**THE TASK:** In the part of the entries that opens with the line containing "family: Clusiaceae" and closes with the line containing "collector number: 19665", swap "locality" for "site" and write those lines out again with nothing else changed.

Stored dataset items
##############################
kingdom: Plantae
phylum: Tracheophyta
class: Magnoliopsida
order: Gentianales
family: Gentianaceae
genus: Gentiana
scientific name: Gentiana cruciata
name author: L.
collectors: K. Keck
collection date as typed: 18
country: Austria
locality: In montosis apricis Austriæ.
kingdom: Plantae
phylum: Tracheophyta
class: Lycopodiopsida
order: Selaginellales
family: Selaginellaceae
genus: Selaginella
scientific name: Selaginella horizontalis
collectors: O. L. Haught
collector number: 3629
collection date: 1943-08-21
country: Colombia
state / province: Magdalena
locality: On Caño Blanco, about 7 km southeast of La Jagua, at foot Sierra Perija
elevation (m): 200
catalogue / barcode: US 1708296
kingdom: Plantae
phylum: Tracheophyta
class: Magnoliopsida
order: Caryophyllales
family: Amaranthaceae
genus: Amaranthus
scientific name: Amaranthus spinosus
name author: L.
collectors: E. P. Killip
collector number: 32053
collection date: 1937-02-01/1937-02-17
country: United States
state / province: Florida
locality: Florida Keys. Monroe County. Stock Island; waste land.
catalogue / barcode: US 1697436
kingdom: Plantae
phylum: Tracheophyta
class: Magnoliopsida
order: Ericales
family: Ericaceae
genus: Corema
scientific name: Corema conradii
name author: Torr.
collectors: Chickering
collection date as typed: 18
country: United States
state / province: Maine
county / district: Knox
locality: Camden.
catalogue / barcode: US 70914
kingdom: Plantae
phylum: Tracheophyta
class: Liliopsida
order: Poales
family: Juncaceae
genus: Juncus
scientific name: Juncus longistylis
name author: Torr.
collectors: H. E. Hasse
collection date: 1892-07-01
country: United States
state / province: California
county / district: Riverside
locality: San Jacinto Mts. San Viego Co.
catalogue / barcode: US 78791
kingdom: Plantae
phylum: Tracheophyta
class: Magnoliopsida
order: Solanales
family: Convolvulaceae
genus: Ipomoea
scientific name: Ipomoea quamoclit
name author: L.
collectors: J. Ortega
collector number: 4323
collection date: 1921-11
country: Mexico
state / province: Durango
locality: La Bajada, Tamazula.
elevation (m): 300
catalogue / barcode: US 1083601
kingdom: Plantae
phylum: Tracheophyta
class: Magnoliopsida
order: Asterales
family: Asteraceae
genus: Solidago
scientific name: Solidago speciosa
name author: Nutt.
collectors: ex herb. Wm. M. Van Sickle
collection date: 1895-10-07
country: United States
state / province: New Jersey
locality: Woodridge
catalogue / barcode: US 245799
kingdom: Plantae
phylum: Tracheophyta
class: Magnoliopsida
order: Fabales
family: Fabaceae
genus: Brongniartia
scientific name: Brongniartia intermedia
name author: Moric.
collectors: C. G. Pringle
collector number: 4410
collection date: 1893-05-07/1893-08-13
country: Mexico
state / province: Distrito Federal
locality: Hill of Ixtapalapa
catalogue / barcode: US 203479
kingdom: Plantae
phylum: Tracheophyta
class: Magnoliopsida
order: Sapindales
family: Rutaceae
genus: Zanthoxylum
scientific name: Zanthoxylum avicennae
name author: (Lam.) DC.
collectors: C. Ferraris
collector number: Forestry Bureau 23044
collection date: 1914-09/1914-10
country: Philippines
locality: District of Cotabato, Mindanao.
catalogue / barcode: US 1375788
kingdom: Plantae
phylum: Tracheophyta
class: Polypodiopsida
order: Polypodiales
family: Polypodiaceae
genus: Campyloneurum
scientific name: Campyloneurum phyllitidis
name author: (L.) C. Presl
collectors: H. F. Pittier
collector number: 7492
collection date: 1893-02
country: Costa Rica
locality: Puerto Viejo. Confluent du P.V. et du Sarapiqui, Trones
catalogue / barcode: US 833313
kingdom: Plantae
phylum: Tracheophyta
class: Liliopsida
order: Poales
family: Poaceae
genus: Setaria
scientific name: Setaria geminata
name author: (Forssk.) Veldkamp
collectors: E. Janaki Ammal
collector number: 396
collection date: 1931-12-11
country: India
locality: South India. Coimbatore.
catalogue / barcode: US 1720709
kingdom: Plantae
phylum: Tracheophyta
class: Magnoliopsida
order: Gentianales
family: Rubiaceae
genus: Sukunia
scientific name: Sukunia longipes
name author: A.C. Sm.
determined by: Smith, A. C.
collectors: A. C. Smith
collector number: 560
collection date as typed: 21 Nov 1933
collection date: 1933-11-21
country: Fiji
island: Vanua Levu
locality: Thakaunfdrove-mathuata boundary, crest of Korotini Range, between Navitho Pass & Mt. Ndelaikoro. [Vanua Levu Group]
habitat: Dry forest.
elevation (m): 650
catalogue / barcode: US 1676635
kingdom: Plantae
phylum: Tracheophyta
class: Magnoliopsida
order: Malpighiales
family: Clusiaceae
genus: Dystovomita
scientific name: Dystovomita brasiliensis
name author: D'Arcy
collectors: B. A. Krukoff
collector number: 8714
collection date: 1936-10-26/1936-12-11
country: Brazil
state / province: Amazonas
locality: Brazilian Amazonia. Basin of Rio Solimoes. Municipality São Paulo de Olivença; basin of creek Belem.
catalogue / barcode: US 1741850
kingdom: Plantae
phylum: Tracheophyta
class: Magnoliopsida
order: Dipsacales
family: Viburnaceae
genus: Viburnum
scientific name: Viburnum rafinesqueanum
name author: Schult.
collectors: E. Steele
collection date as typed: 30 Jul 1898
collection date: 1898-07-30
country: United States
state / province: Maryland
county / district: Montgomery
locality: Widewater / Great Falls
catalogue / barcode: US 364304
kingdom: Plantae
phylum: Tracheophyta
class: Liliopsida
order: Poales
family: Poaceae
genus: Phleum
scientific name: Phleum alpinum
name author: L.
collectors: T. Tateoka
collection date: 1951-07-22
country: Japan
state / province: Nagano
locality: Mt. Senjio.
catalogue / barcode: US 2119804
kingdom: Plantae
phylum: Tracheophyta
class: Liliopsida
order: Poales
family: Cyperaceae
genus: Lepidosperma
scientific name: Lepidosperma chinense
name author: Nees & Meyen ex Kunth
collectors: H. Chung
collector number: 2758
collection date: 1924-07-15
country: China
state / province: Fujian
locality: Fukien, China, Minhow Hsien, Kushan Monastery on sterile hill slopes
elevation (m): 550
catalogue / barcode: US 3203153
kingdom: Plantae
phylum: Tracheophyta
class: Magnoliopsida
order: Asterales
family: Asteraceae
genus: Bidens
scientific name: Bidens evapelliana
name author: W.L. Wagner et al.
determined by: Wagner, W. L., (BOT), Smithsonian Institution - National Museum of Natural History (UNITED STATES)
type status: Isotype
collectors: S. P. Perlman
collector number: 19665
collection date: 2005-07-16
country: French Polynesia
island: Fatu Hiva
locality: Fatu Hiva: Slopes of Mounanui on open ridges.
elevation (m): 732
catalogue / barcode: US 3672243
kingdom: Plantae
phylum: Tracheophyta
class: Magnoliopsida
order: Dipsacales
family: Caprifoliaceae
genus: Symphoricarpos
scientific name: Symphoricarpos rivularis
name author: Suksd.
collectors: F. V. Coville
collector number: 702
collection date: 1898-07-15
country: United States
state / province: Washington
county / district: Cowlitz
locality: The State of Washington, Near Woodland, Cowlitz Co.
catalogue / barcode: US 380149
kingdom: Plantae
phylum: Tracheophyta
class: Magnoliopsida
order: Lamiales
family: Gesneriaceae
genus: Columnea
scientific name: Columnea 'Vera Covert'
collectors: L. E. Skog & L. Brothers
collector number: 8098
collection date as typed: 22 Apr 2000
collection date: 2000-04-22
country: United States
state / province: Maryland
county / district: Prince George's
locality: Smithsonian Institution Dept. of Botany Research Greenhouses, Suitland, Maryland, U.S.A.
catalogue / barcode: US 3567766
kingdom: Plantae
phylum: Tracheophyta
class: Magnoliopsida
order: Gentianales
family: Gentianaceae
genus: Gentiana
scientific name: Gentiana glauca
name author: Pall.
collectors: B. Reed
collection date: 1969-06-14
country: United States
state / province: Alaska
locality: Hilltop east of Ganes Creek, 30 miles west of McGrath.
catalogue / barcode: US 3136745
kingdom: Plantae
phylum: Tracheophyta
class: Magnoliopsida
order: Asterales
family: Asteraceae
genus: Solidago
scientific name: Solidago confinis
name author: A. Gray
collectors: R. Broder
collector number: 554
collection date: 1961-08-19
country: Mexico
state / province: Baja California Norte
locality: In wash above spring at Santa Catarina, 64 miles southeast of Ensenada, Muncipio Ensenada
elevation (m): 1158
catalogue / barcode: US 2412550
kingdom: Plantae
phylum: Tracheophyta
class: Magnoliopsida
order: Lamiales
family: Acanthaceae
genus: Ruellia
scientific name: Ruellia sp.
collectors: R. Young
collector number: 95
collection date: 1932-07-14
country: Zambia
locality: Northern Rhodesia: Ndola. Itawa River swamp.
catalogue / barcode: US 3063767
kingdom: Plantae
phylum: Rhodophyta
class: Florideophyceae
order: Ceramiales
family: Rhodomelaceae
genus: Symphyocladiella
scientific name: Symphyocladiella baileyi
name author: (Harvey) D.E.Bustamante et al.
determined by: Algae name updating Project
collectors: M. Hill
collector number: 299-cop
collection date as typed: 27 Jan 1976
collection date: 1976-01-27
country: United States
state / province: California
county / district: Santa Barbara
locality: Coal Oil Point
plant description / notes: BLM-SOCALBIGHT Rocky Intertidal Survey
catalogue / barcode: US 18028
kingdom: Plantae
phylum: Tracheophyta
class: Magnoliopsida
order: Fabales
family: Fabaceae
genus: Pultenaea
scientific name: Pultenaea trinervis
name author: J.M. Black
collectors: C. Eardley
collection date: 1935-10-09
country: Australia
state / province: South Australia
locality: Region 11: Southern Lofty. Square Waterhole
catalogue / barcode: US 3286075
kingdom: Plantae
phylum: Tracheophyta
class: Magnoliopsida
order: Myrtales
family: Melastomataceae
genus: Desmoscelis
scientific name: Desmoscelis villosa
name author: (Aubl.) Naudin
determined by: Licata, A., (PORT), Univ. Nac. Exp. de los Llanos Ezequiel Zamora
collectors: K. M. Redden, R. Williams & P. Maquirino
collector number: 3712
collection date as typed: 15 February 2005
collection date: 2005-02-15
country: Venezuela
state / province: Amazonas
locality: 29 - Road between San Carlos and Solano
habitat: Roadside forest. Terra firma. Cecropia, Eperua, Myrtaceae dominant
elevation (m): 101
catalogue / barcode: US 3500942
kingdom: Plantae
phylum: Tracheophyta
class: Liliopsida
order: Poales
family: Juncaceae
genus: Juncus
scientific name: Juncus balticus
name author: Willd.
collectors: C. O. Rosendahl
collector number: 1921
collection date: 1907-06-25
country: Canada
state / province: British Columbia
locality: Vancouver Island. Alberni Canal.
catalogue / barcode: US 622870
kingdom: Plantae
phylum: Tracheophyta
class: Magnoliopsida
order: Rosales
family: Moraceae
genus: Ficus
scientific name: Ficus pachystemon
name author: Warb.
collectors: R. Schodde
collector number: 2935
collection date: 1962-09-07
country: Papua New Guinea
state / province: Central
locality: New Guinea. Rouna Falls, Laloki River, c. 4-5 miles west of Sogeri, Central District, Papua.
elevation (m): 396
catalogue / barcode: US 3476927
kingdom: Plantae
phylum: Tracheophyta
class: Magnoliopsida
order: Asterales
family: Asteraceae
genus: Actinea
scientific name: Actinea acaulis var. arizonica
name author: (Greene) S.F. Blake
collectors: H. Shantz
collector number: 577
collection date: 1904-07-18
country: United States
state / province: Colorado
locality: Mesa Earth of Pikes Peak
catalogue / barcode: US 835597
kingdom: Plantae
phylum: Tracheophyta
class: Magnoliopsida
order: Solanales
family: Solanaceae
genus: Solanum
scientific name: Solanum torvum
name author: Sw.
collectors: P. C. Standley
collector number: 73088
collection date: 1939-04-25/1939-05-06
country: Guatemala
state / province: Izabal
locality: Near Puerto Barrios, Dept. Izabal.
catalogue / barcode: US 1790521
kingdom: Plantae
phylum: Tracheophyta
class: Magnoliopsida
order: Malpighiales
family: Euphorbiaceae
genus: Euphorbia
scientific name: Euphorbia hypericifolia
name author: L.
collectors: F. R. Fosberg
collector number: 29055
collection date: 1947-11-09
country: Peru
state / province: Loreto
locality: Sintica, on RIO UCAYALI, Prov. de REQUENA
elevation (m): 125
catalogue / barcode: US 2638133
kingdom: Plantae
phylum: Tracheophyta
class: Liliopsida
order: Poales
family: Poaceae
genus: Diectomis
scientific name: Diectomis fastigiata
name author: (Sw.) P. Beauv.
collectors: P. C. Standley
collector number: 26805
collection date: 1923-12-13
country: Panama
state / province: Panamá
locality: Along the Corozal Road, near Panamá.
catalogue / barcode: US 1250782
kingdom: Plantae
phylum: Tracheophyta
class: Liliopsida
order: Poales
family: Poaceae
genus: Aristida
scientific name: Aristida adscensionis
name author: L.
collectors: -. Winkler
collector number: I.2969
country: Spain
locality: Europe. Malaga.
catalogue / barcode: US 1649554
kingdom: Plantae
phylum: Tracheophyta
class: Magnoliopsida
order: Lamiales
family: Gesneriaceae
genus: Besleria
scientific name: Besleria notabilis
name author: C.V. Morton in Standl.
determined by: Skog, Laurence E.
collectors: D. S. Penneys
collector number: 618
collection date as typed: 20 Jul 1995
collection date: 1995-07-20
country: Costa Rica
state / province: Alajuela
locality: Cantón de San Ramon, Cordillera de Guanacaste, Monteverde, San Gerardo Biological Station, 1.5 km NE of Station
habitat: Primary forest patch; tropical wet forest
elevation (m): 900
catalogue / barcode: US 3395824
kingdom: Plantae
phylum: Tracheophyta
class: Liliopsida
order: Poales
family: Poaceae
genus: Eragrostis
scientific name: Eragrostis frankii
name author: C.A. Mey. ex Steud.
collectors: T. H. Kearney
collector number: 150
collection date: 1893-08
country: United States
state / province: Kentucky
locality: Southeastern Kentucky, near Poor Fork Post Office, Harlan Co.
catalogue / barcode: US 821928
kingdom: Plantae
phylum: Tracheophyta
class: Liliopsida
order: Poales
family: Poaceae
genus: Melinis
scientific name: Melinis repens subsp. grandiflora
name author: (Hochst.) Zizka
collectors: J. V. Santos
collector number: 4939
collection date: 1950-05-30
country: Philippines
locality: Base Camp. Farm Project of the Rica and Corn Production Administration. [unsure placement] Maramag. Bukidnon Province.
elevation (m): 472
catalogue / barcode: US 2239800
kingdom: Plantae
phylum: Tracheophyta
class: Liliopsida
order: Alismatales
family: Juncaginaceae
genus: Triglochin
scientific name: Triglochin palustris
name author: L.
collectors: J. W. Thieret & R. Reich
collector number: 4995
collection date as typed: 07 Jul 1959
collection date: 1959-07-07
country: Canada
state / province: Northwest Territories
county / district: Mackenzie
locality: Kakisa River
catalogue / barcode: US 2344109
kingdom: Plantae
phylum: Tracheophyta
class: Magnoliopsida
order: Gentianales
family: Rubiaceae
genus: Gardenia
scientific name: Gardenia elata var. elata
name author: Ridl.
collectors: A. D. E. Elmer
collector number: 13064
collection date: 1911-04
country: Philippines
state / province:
##############################
**RESULT OF THIS TASK:**
family: Clusiaceae
genus: Dystovomita
scientific name: Dystovomita brasiliensis
name author: D'Arcy
collectors: B. A. Krukoff
collector number: 8714
collection date: 1936-10-26/1936-12-11
country: Brazil
state / province: Amazonas
site: Brazilian Amazonia. Basin of Rio Solimoes. Municipality São Paulo de Olivença; basin of creek Belem.
catalogue / barcode: US 1741850
kingdom: Plantae
phylum: Tracheophyta
class: Magnoliopsida
order: Dipsacales
family: Viburnaceae
genus: Viburnum
scientific name: Viburnum rafinesqueanum
name author: Schult.
collectors: E. Steele
collection date as typed: 30 Jul 1898
collection date: 1898-07-30
country: United States
state / province: Maryland
county / district: Montgomery
site: Widewater / Great Falls
catalogue / barcode: US 364304
kingdom: Plantae
phylum: Tracheophyta
class: Liliopsida
order: Poales
family: Poaceae
genus: Phleum
scientific name: Phleum alpinum
name author: L.
collectors: T. Tateoka
collection date: 1951-07-22
country: Japan
state / province: Nagano
site: Mt. Senjio.
catalogue / barcode: US 2119804
kingdom: Plantae
phylum: Tracheophyta
class: Liliopsida
order: Poales
family: Cyperaceae
genus: Lepidosperma
scientific name: Lepidosperma chinense
name author: Nees & Meyen ex Kunth
collectors: H. Chung
collector number: 2758
collection date: 1924-07-15
country: China
state / province: Fujian
site: Fukien, China, Minhow Hsien, Kushan Monastery on sterile hill slopes
elevation (m): 550
catalogue / barcode: US 3203153
kingdom: Plantae
phylum: Tracheophyta
class: Magnoliopsida
order: Asterales
family: Asteraceae
genus: Bidens
scientific name: Bidens evapelliana
name author: W.L. Wagner et al.
determined by: Wagner, W. L., (BOT), Smithsonian Institution - National Museum of Natural History (UNITED STATES)
type status: Isotype
collectors: S. P. Perlman
collector number: 19665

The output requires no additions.